The growing activity in the oncology market is drawing the attention of not just diagnostics shops, but also of more traditionally supply-side companies looking to expand their markets and leverage their internal technology expertise. One such company is Life Technologies in Carlsbad, Calif., which in September announced it was partnering with Bristol- Myers Squibb Co. (BMS) to collaborate on companion diagnostics projects.
"The pharmaceutical industry is increasingly turning its focus to discovering and delivering targeted personalized medications," said Life Technology's president of medical sciences, Ronnie Andrews. "For oncology alone, hundreds of agents are currently in clinical trials, and we see strong market opportunities in the robust expansion this will mean for the companion diagnostics space."
For Life Technologies, it's about translating the company's success in technology platform development into the clinic and joining its knowledge of genomics and proteomics with BMS' expertise in clinical development to generate flexible, cost-effective diagnostic solutions.
Similarly, Qiagen is looking to leverage its long-standing expertise in laboratory and research diagnostics into the companion diagnostics market, relying on technologies introduced from such acquisitions as DxS and most recently, Ipsogen. As Little suggests, these acquisitions give the company a solid presence in both solid tumors and blood cancers.
The KRAS approval by the FDA is just the first step in the United States. Upwards of 40 percent of patients with metastatic colorectal cancer are unlikely to benefit from drugs like Erbitux and Vectibix because they carry a mutant form of the KRAS gene. For these populations, the test should allow physicians to put patients on other drugs that might have a better opportunity to provide benefit, thus reducing the loss of valuable treatment time.
Given that theirs is the only FDA-approved KRAS test on the U.S. market and that an estimated 110,000 colorectal cancer patients could be tested annually, Qiagen sees this test as a $20 million market. The company has 15 other such projects underway to co-develop and market companion diagnostics with major pharma and biotech companies.
A quick survey of abstracts being presented at the European Society for Medical Oncology's (ESMO) 2012 meeting in Vienna would suggest that the pursuit of companion diagnostics in oncology is not showing any signs of slowing.

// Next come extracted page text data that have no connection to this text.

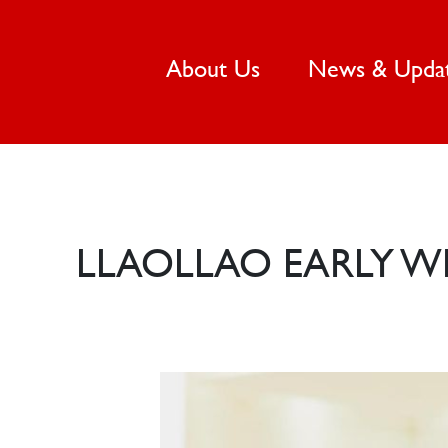
(current)
About Us
News & Upda
LLAOLLAO EARLY WI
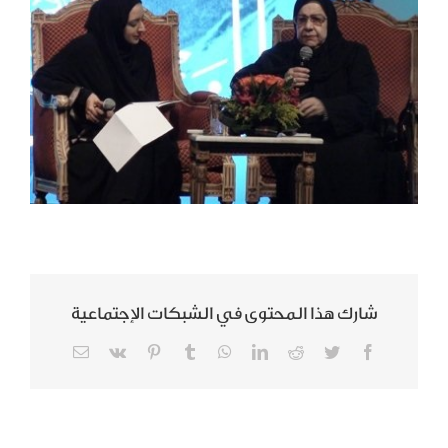
شارك هذا المحتوى في الشبكات الإجتماعية
Email
Vk
Pinterest
Tumblr
WhatsApp
LinkedIn
Reddit
Twitter
Facebook
شكر ملتقى
تكريم مجلة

Ingrid CsToth and colleagues in the European Lung Cancer Working Party presented their findings of two microRNA biomarkers that offer significant predictive power in identifying which non-small cell lung cancer (NSCLC) patients will benefit most from treatment with a cisplatin-vinorelbine regimen.
Similarly, Evelyn McKeegan and colleagues at Abbott present a retrospective analysis of four clinical trials of patients receiving the investigational drug linifanib for relapsed NSCLC. They found a signature of two tumor biomarkers was significantly associated with improved survival on linifanib but not with the other tested drugs, whether the drug was used first-line or later.
Pablo Maroto of Barcelona's Hospital de Sant Pau similarly noted links between c-Myc expression and renal cell carcinoma in patients receiving Sutent. Patients with c-Myc negative tumors experienced progression-free survival more than double that of their c-Myc positive counterparts.
As with Qiagen, Dako's expertise has largely been focused on oncology. In June, Dako announced FDA approval of two HER2 companion diagnostics for Genentech's new cancer drug Perjeta (pertuzumab) targeting HER2-positive breast cancer. And in February, the company signed a collaboration agreement with Amgen to develop a companion diagnostic for one of its investigational cancer drug candidates.
"Dako's focus has been on oncology, primarily based on our history within cancer diagnostics and our technology offerings suited for the routine pathology lab," says Winther. "However, with Agilent's acquisition of Dako, the technology offerings have significantly expanded, and hence we now have the potential to both lead the innovations within oncology companion diagnostics, but also to plan for expanding into other therapeutic areas."